Denizli, Şile, İzmir gibi bölgelerden madencilik faaliyetleri sonrasında yapılan rehabilitasyon örneklerini paylaşan Rüstem Çetinkaya, bu örneklerin yaygınlaştırılması için çalıştıklarını söyledi.

Sunumunda dünyadaki iyi madencilik örneklerine de yer veren Rüstem Çetinkaya, “Yaşam alanlarına çok yakın aktif maden sahaları bulunuyor ve çok iyi denetleme mekanizmaları ile bu faaliyetlerini yürütebiliyorlar. Ülkemizde de denetim süreçleri sanılanın aksine oldukça güçlendi. Burada madenciliği iyi yapanlarla kötü yapanları, sıkılaştırılmış şeffaf denetim mekanizmalarıyla birbirinden ayırmalı, kötü yapanı cezalandırmalıyız. Ülkemizde çok iyi, örnek olabilecek madencilik faaliyeti yürütülen alanlar var” ifadelerini kullandı.

Türkiye’de bilinenin aksine her yerde madencilik yapılamadığının altını çizen Rüstem Çetinkaya, “Toplam 22,9 milyon hektarlık alanın yaklaşık 10 milyon hektarlık kısmı madenciliğe kapalı olup bu alanlarda herhangi bir madencilik faaliyeti yapılmamaktadır. Türkiye’de 101 bin hektar alan madenlere ruhsatlıdır. Yani orman alanlarının binde 4’ünü madenler kullanmaktadır. Bu oranın yarısına yakını orman statüsünde ancak orman vasfında değil” bilgisini paylaştı.

Madenlerin çok geniş kullanım alanı olduğunu söyleyen Rüstem Çetinkaya, inşaat sektöründe madenlerden üretilen inşaat malzemelerinin metalik boru aksamından aydınlatma araç gereçlerine, betondan seramiğe, yalıtım malzemelerinden inşaat alet ve makinelerine kadar 26 başlıkta toplanabileceğini söyledi. 

Çetinkaya, dünyaya gelen bir insanın yaklaşık 79 yıllık ömrü boyunca ortalama olarak 1418 ton madene ihtiyaç duyduğu bilgisini verdi.  

Uluslararası Enerji Ajansı’nın (IEA) raporuna göre 2050 yılı sıfır emisyon hedefinde kritik minerallerin anahtar rol oynayacağını söyleyen Rüstem Çetinkaya, “Lityum, kobalt, bakır ve nikel gibi madencilik ürünleri, dünyanın gelecekteki temiz enerji sistemlerinin önemli bir malzemesi olacak.

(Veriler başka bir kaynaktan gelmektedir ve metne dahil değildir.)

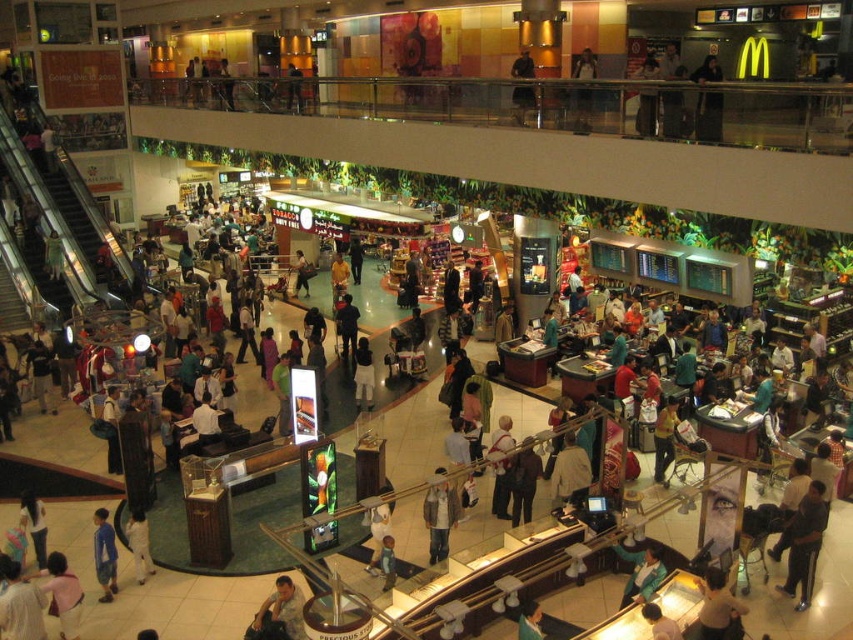
Question: Can you confirm if light brown leather jacket at lower center is smaller than yellow fabric shirt at center?

Choices:
 (A) no
 (B) yes

Answer: (B)

Question: Which point is closer to the camera taking this photo?

Choices:
 (A) (531, 637)
 (B) (306, 275)
 (C) (663, 460)
 (D) (653, 579)

Answer: (A)

Question: Can you confirm if light brown leather jacket at lower center is thinner than green fabric bag at lower center?

Choices:
 (A) no
 (B) yes

Answer: (A)

Question: Considering the real-world distances, which object is farthest from the blue cotton shirt at lower left?

Choices:
 (A) denim jacket at center
 (B) dark blue shirt at center

Answer: (B)

Question: Estimate the real-world distances between objects in this image. Which object is farther from the green fabric bag at lower center?

Choices:
 (A) light brown leather jacket at lower center
 (B) light brown leather jacket at lower right
 (C) blue cotton shirt at lower left

Answer: (C)

Question: Does green fabric jacket at lower right have a smaller size compared to green fabric bag at lower center?

Choices:
 (A) no
 (B) yes

Answer: (A)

Daha fazla elektrikli araç kullanımı, solar enerji panelleri ve rüzgar türbinlerinin artmasıyla birlikte lityum talebinin bugüne oranla 42 kat, kobalt talebinin 21 kat, nikel talebinin ise 19 kat artacağı hesaplanıyor. Madenler olmadan yeşil dönüşüm mümkün görünmüyor” dedi.